Understanding file, font and color separation issues is essential for successful commercial printing projects
COMMERCIAL printing used to be a scary term for many distributors, who shied away from learning its intricacies as long as margins on business forms were good.
But, according to a BFL&S survey conducted in 2004, distributors now report that 21.5 percent of their sales are in commercial printing, and that they have begun to learn the argot of bleeds, trapping, fonts, graphics, tiff, eps, pict, RGB and CMYK.
With computers now handling the job of traditional typsetters and graphic artists, "Putting ink on paper is still the same, but prepress has undergone drastic changes," said Chris Green, vice president of Midwest Color Graphics in Columbus, Kan.
"The computer changed everything in the mid-1990s," agreed Thomas Lewis, of Stateboro, Georgia-based Lewis Color. The learning curves were stiff and occasionally painful, but commercial printers report that prepress production has since become smoother and less arcane.
Lynda Young, marketing director at Accurate Graphics in Norwalk, Conn., stated, "Now, people are more well-versed in disc submissions. Fonts aren't normally missing anymore."

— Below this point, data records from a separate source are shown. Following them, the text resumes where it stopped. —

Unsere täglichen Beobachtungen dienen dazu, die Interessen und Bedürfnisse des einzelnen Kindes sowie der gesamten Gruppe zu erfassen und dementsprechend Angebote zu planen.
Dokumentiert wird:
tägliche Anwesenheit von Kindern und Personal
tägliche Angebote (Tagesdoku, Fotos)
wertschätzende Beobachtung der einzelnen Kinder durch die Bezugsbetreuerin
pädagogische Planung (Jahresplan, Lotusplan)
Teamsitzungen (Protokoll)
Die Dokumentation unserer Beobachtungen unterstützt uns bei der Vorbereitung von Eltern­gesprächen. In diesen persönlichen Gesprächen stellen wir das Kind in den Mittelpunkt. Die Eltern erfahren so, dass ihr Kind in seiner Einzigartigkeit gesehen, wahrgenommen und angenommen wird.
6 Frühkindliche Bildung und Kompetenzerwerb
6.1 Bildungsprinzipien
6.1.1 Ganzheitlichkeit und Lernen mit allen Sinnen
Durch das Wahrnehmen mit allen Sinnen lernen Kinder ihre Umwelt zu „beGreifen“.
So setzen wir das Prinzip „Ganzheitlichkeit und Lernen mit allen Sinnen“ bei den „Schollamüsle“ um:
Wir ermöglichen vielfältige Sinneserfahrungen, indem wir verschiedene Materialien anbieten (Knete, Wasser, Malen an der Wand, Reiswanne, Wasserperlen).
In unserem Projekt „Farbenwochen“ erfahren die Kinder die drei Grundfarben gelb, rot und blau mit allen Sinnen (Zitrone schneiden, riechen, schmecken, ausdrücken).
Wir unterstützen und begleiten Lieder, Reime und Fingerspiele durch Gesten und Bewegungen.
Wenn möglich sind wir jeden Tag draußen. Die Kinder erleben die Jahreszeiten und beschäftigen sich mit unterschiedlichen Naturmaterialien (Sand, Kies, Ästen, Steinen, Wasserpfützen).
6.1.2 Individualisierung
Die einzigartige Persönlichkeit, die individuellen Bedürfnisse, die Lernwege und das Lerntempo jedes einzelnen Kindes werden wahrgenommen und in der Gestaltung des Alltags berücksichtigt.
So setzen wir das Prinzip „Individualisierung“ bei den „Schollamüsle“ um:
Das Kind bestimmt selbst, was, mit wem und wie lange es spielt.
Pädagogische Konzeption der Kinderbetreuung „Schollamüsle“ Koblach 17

In contrast, when commercial printers first began switching over from traditional film to digital prepress, "It was a nightmare," Young said.
Find That Font
Despite greater general knowledge of prepress, issues do still remain. Printers can combat these troublesome issues with a checklist of acceptable formats and potential problems.
"Fonts, CMYK and bleeds are our biggest problems," Green said. "They are issues that have remained troublesome since the early days of digital prepress."

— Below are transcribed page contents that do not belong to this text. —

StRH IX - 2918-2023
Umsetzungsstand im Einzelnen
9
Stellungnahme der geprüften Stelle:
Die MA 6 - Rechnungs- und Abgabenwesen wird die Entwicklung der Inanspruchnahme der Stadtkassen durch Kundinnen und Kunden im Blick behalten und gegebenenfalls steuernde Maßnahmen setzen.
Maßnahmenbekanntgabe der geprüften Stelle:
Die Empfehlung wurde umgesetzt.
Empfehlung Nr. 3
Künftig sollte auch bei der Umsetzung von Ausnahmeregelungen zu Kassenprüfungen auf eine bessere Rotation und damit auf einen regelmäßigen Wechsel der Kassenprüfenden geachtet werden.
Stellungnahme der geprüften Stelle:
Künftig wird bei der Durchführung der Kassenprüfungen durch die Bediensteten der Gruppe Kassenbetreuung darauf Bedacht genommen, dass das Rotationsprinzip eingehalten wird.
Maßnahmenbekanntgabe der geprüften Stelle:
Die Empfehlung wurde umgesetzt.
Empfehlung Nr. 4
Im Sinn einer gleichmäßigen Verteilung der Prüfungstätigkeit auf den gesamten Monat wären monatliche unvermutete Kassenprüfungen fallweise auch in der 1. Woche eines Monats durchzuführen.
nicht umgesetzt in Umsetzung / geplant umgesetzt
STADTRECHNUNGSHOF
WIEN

Until recently, most printers wouldn't accept TrueType or "bargain" fonts for word processing programs because they weren't Postscript-compatible, meaning high-end imagesetters couldn't read them properly. (Macintosh fonts were always PostScript.) Each typeface must have its printer font, as well as a screen font included with the document file—just because you can see it on the desktop screen doesn't mean that it will print. Bottom line: check first with your commercial printer to be sure that a chosen font is acceptable for their equipment.